* _YOUR GOAL_
Everything from the line containing "middle tip: (404, 162)" through the line containing "thumb cmc: (479, 223)" in the listing below should be copied exactly, and nothing more.

====

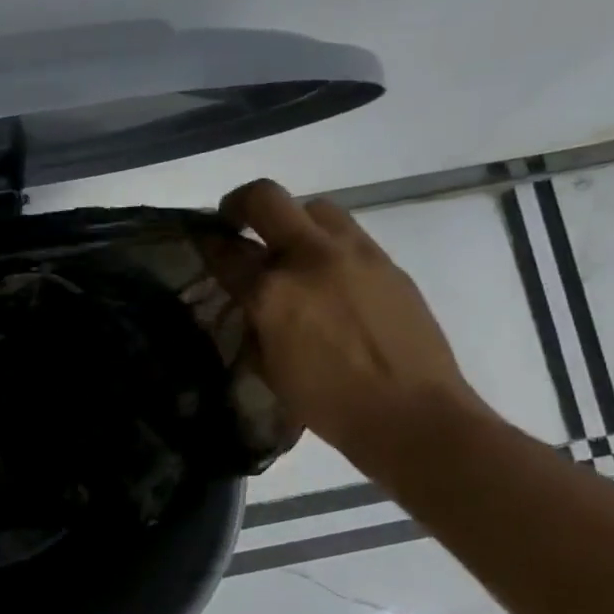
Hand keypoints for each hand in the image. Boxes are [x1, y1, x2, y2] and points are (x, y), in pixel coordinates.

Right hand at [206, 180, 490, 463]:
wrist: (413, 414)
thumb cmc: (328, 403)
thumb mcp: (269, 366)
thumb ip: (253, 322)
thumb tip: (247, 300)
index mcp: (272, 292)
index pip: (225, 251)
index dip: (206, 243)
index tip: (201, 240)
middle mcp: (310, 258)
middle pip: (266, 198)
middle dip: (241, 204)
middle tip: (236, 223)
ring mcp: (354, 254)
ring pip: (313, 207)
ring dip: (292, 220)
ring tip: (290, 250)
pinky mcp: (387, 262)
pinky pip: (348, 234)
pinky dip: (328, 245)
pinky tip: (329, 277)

====

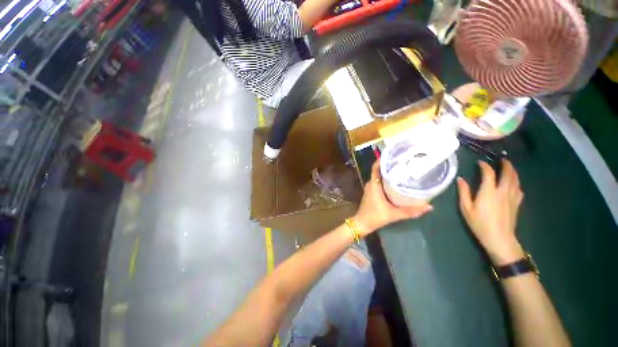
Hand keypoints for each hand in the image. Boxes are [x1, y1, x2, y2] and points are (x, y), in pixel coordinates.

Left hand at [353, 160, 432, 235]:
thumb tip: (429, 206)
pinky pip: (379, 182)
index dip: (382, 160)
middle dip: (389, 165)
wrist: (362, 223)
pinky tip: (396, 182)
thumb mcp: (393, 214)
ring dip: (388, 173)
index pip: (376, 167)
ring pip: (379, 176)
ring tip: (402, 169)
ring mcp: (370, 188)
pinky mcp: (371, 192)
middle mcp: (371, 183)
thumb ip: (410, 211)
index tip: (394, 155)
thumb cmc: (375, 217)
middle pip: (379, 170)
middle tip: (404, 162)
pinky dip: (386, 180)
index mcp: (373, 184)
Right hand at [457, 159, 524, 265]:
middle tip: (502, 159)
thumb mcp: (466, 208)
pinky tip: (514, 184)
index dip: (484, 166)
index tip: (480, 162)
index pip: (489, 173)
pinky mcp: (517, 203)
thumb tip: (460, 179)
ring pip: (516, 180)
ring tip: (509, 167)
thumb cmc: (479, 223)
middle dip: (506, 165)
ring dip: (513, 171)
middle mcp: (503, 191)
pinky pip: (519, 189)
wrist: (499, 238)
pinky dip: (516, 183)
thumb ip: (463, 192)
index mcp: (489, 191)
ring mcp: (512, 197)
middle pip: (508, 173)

====

* _RESULT_
middle tip: (404, 162)
pinky dip: (386, 180)
index mcp: (373, 184)
Right hand at [457, 159, 524, 265]:
middle tip: (502, 159)
thumb mcp: (466, 208)
pinky tip: (514, 184)
index dip: (484, 166)
index tip: (480, 162)
index pip: (489, 173)
pinky mcp: (517, 203)
thumb tip: (460, 179)
ring pip: (516, 180)
ring tip: (509, 167)
thumb cmc: (479, 223)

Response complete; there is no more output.